Open your mouth to say anything about "Love" and you immediately fall into error.
 

When you experience hate, you understand that kindness is love, justice is love, decency is love.
Even without experiencing hate, I knew (not in words) what love is resting in the lap of my mother.

If you need to experience hate to know love, it's not real love (is what I meant to say in my earlier post).

Real Love is Only Love -- Unconditionally (even towards those who hate you). So I believe.

Thank you.
 
Most of us, especially the young adults...mistakenly think lust is love! I have lusted for many but only loved one of them. We have been married over 50 years...and yes, the lust is still there...! The challenge is to learn how to recognize the difference...
Can we not love lust? Cannot love last for merely a moment? Cannot they be one and same?
 
Has anyone ever seen Love?

Sure, many see the manifestations of love everywhere. But what cannot be seen cannot be defined.
 
Has anyone ever seen Love?

Sure, many see the manifestations of love everywhere. But what cannot be seen cannot be defined.
That is true of all abstract nouns. We cannot define joy but we know it when we see it. The same is true of love - we recognise it when we feel it. The trouble with love is that we only have one word in English for it.

The Greeks have several -

The Greek words for love and their meanings are:
  • Agape: brotherly love, charity, the love of God for person and of person for God
  • Eros: sexual passion, carnal love, fertility
  • Philia: affectionate regard, friendship, usually between equals
  • Storge: love, affection, especially of parents and children
  • Ludus: playful love, flirting, teasing
 
That is true of all abstract nouns.
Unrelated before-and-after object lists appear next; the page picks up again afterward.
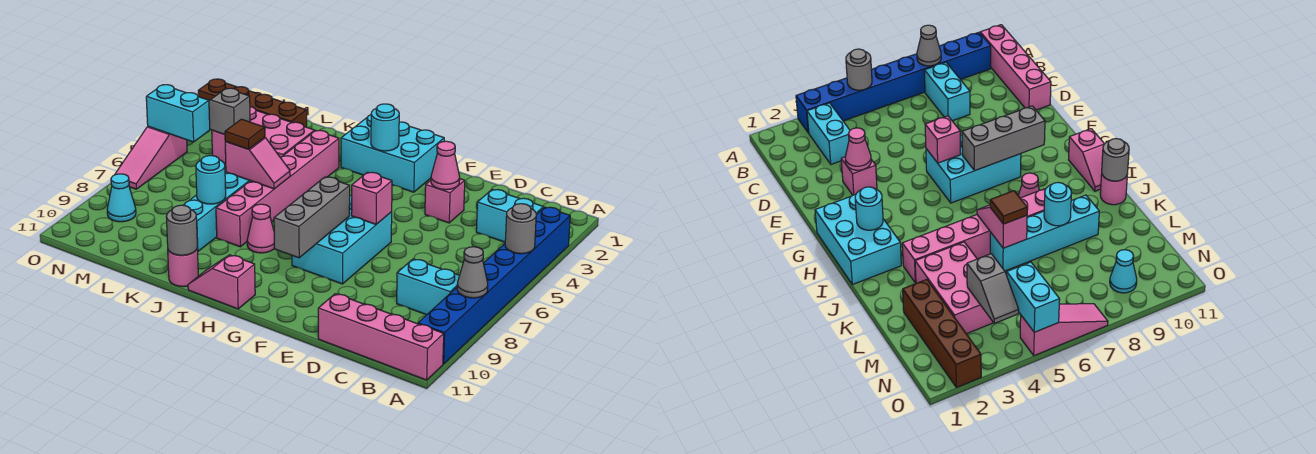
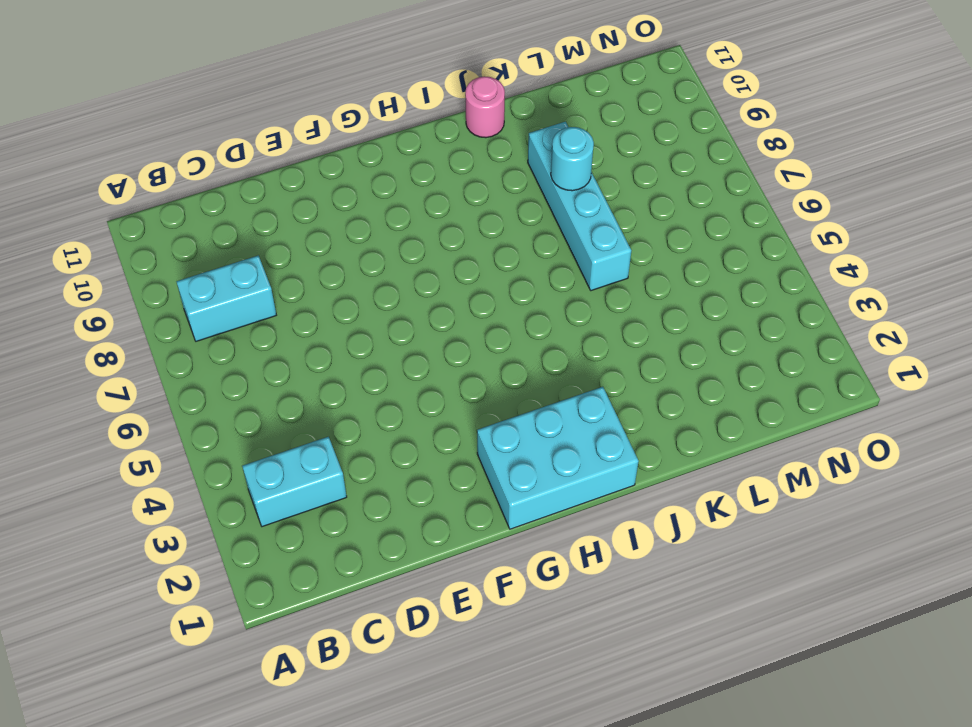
none -> blue 1x8 brick [418,207,570,364]
none -> pink 1x4 brick [318,294,444,380]
none -> pink 1x1 brick [425,179,465,223]

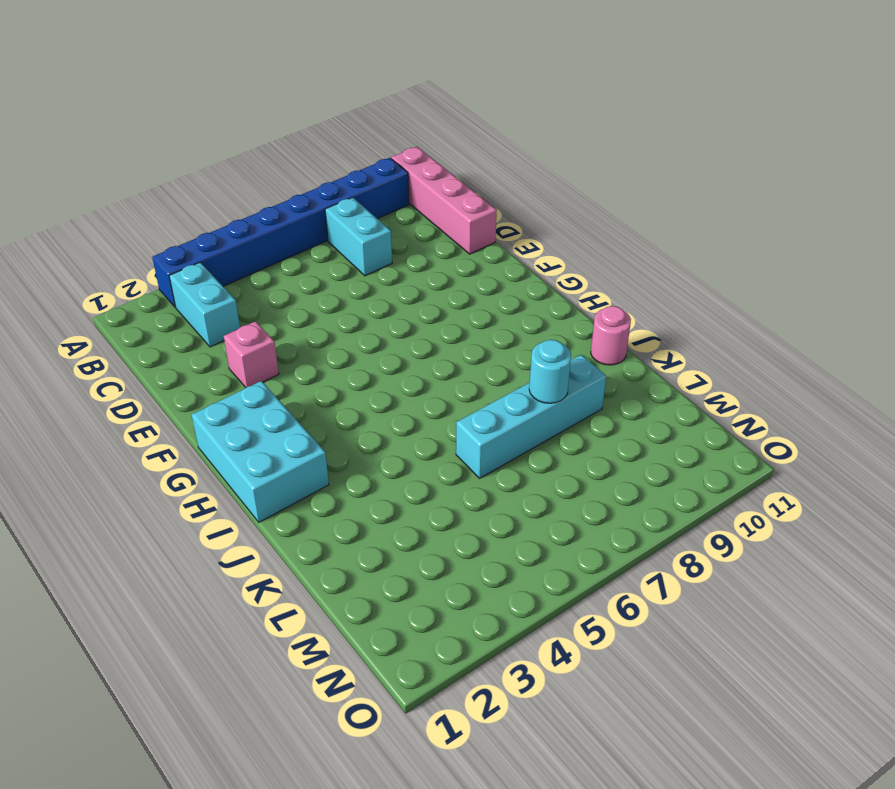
none -> cyan 2x3 brick [292,196,392,284]
none -> pink 1x2 slope [188,255,255,309]
none -> pink 1x1 cone [247,204,274,253]

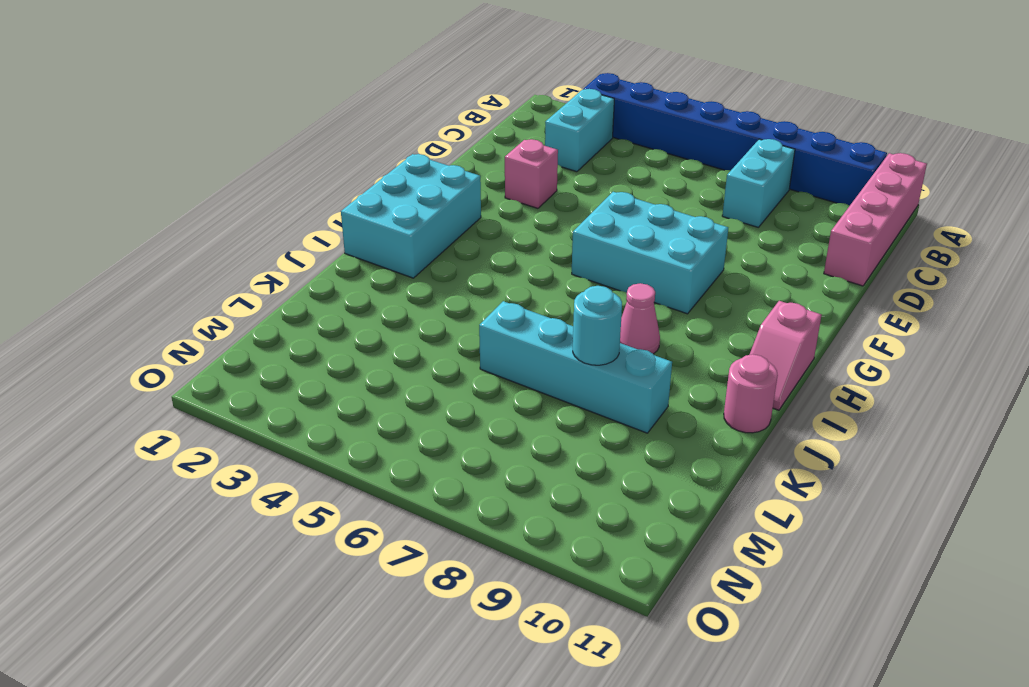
none -> pink 1x6 brick [216,130,339,247]
none -> pink 2x3 brick [212,107,315,164]
none -> brown 1x4 brick [198,79,307,127]

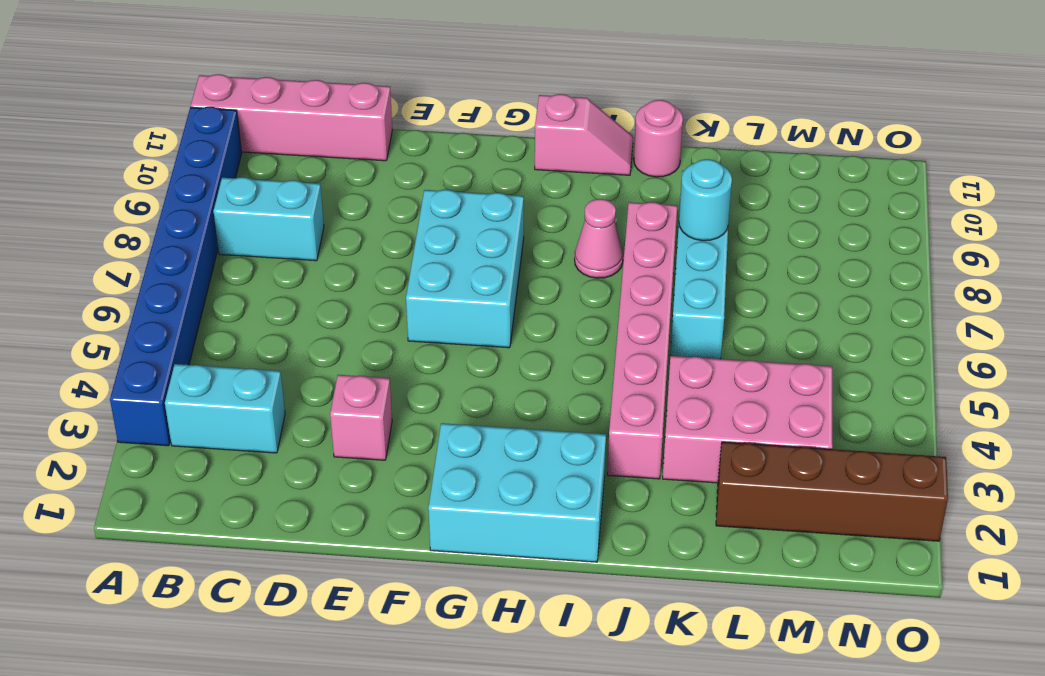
none -> cyan 1x1 cone [107,174,136,222]
none -> pink 1x3 slope [115,127,187,189]
none -> grey 1x1 round brick [505,204,536,254]

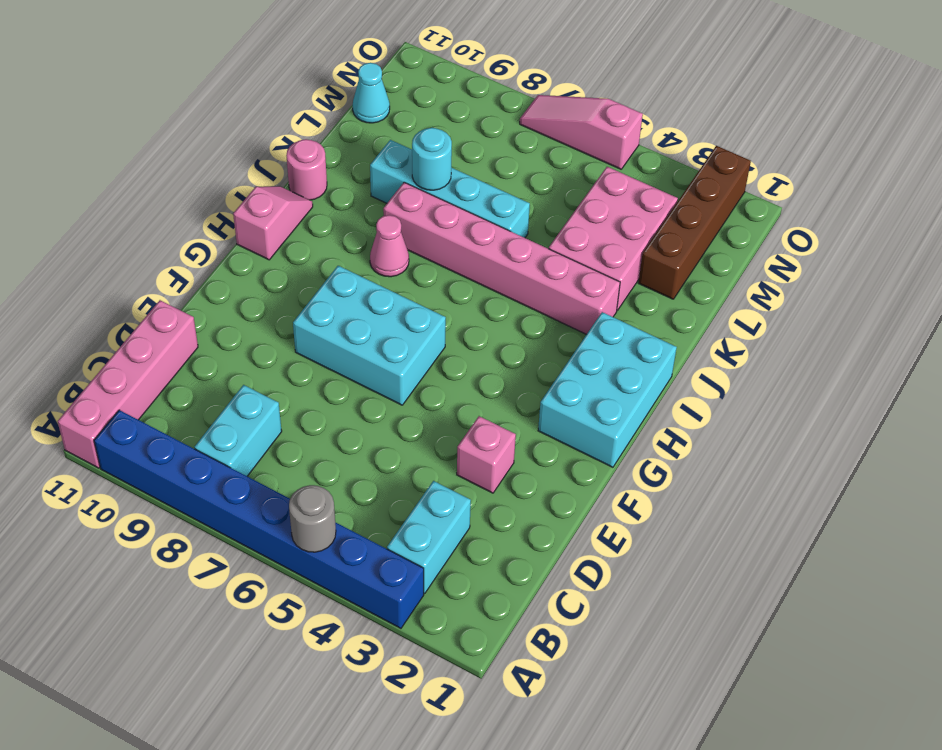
cyan 1x1 cone [353,63,390,123] -> cyan 1x1 cone moved to [107,174,136,222]
none -> grey 1x1 cone [457,247,488,298]
none -> pink 1x1 cone [431,141,460,190]
none -> pink 1x1 brick [351,172,392,224]

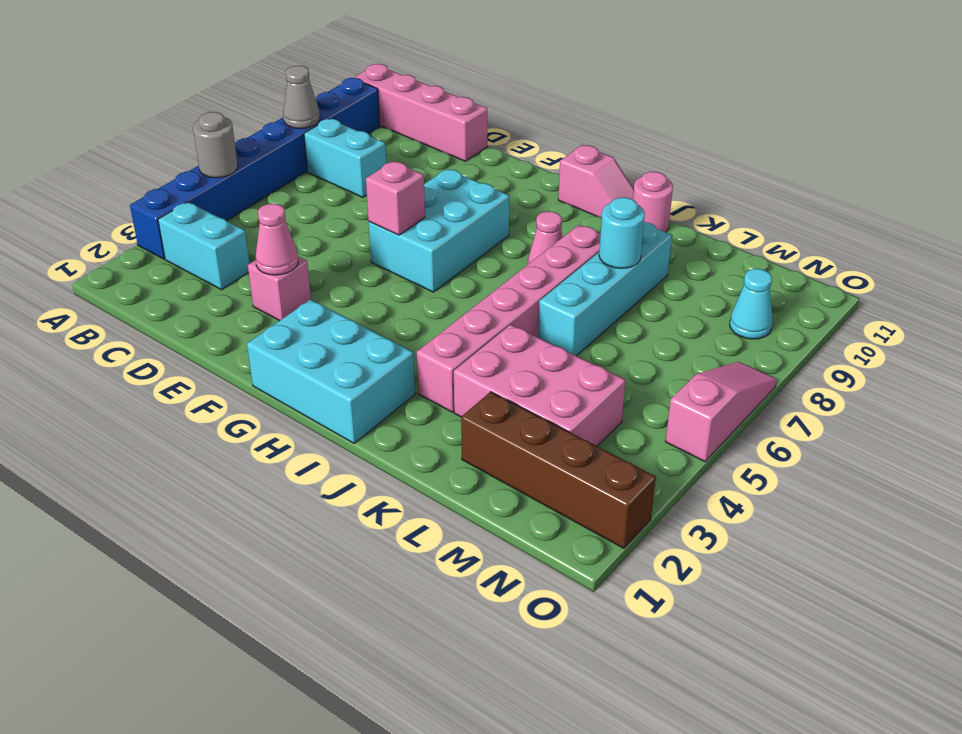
none -> grey 1x3 brick [274,177,350,258]
none -> cyan 1x1 round brick [371,104,399,151]
none -> pink 1x2 slope [225,138,290,189]

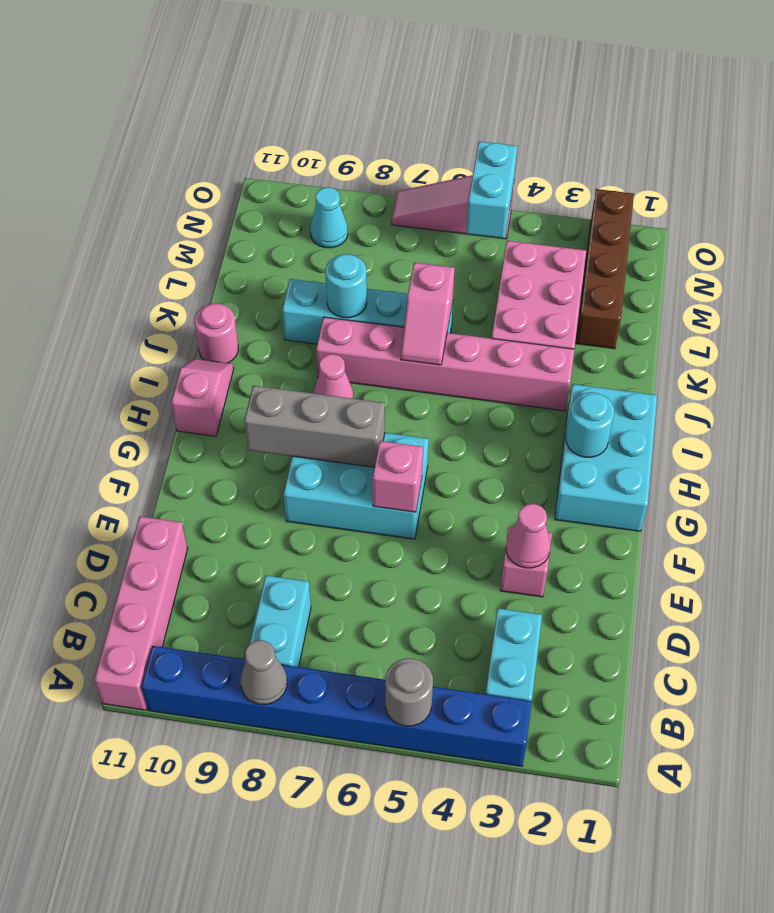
none -> grey 1x1 round brick [166,205,197,255]
none -> grey 1x2 slope [209,88,250,134]
none -> brown 1x1 tile [225,119,265,149]

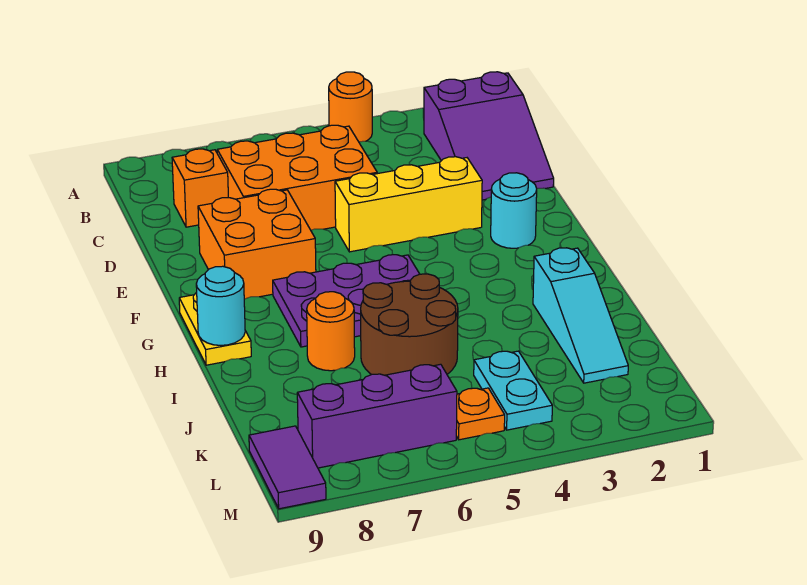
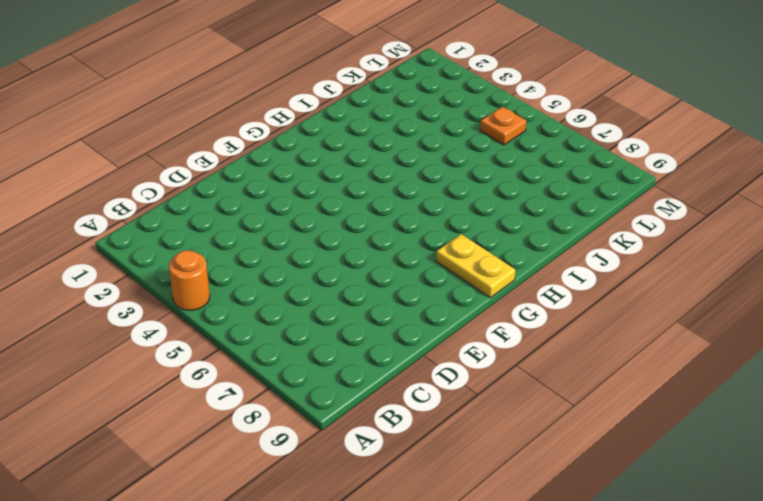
yellow 1x2 plate [436,234,515,298] -> yellow 1x2 plate turned to [179,292,251,365]
none -> purple 2x3 slope [424,72,554,200]
none -> orange 2x3 brick [217,125,377,230]
none -> orange 1x1 brick [172,149,228,227]

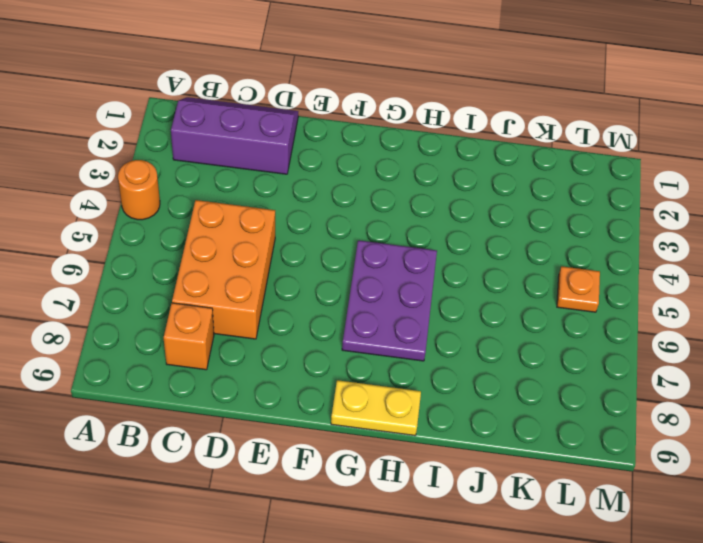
purple 2x3 slope [171,97,298,174] -> purple 2x3 slope turned to [424,72,554,200]
none -> yellow 1x3 brick [335,157,482,252]
none -> orange 2x2 brick [198,189,316,299]
none -> cyan 1x1 round brick [491,173,537,248]

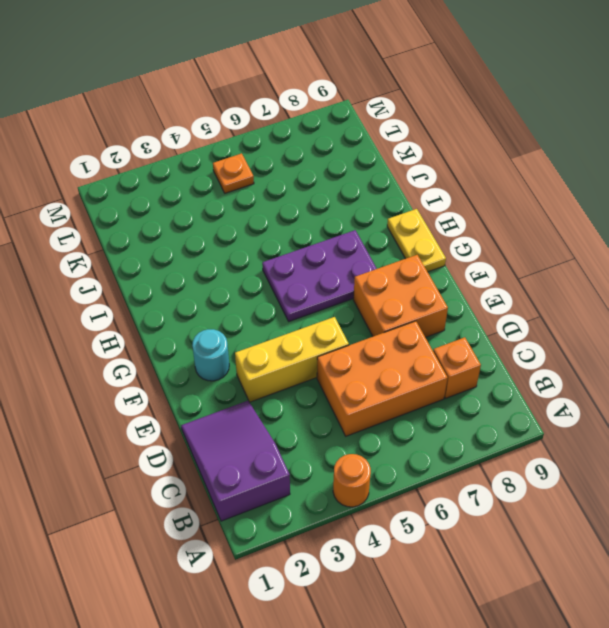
none -> cyan 1x3 slope [533,248,628,383]
none -> brown 2x2 round brick [361,274,458,375]
none -> orange 1x1 round brick [307,292,355,371]

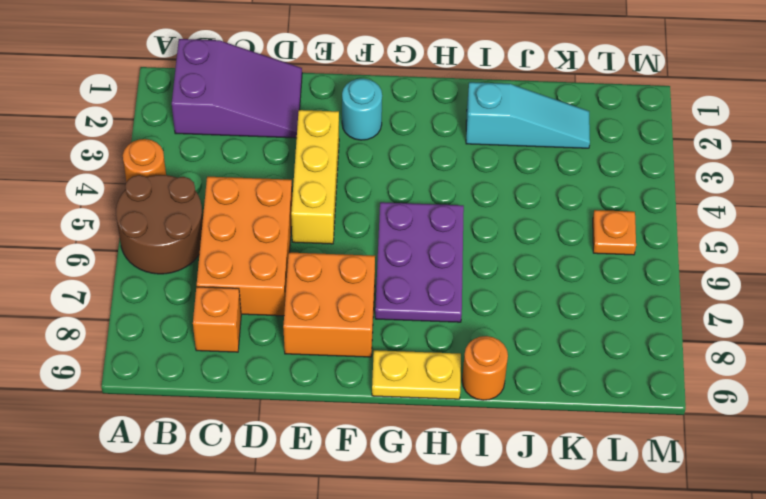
brown 2x2 round brick [116,175,203,274] -> brown 2x2 round brick moved to [361,274,458,375]
orange 1x1 round brick [462,336,508,400] -> orange 1x1 round brick moved to [307,292,355,371]
none -> cyan 1x2 plate [474,351,552,430]
none -> purple 1x3 brick [297,364,457,468]
none -> purple 1x2 tile [249,426,326,509]

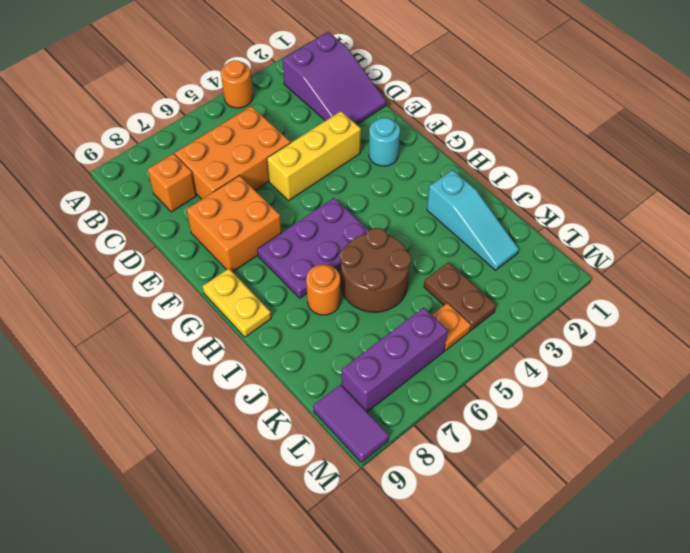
brown 1x2 plate [424,262,496,330] -> cyan 1x2 plate [474,351,552,430]
none -> cyan 1x1 round brick [196,266,245,345]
We cannot define joy but we know it when we see it. The same is true of love - we recognise it when we feel it.
We really don't know love, joy, peace. silence, bliss, etc., but we make them conceptual (amenable to thinking). But they are outside of the mind. Felt. yes. Definable, no.
 
We really don't know love, joy, peace. silence, bliss, etc., but we make them conceptual (amenable to thinking). But they are outside of the mind. Felt. yes. Definable, no.
I'd like to think that anything can be defined, but some things can't. Like you can't define the color yellow to a blind man. You can't define the unknown.